Abstract:
The influence of mechanical activation and amount of Fe + Co + Cr binder on the combustion rate and maximum temperature, sample elongation during combustion, composite particle size and mixture yield after activation, phase composition and morphology of synthesis products in the Ni–Al–(Fe–Co–Cr) system was studied. Mechanical activation of the Ni + Al + $x$(Fe + Co + Cr) mixture allowed the samples to burn at room temperature with a Fe + Co + Cr binder content of up to 40%. Activation of the mixtures increased the combustion rate and temperature, sample elongation and porosity, and decreased their strength. An increase in the Fe + Co + Cr binder content in the activated Ni + Al + $x$(Fe + Co + Cr) mixture led to an increase in the mixture yield after mechanical activation, a decrease in the composite particle size and an elongation of the synthesis product samples.

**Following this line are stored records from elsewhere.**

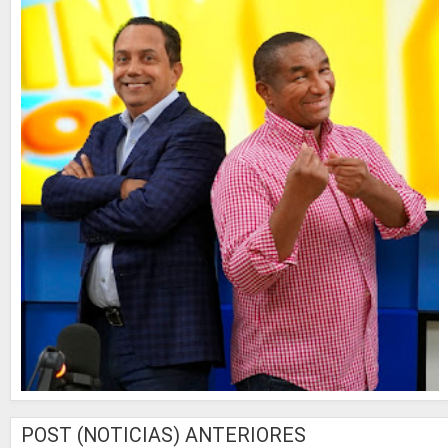
POST (NOTICIAS) ANTERIORES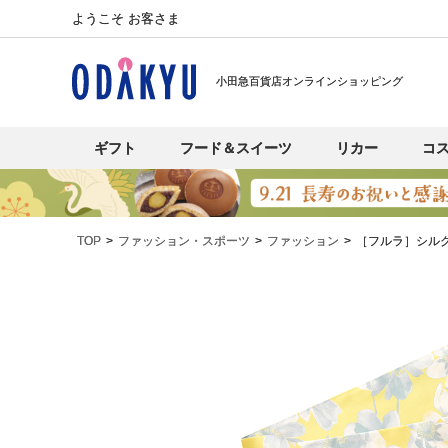
ようこそ お客さま
小田急百貨店オンラインショッピング
ギフト
フード＆スイーツ
リカー
コ
TOP
ファッション・スポーツ
ファッション
［フルラ］シル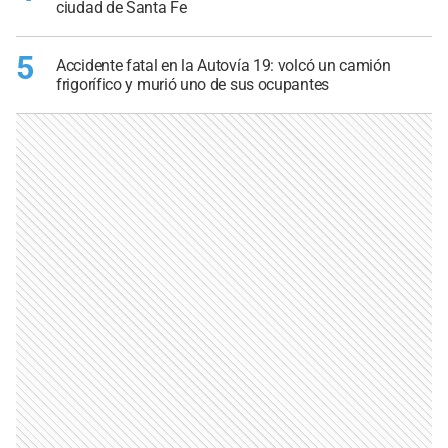
ciudad de Santa Fe
5
Accidente fatal en la Autovía 19: volcó un camión
frigorífico y murió uno de sus ocupantes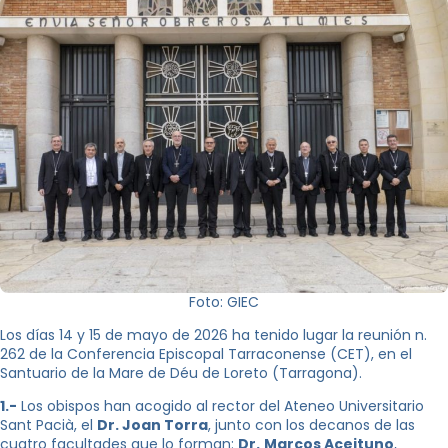
Foto: GIEC
Los días 14 y 15 de mayo de 2026 ha tenido lugar la reunión n.
262 de la Conferencia Episcopal Tarraconense (CET), en el
Santuario de la Mare de Déu de Loreto (Tarragona).
1.-
Los obispos han acogido al rector del Ateneo Universitario
Sant Pacià, el
Dr. Joan Torra
, junto con los decanos de las
cuatro facultades que lo forman:
Dr.
Marcos Aceituno
,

The dependence of the combustion rate of activated mixtures on the content of the Fe + Co + Cr binder is non-monotonic, and has a maximum at a binder content of 10%. High-entropy alloys – solid solutions based on intermetallic compounds NiAl and Ni$_3$Al – were synthesized by the SHS method.
Keywords:combustion, mechanical activation, intermetallic compounds, multicomponent high-entropy alloys, nickel aluminide, Ni + Al + $x$(Fe + Co + Cr), SHS.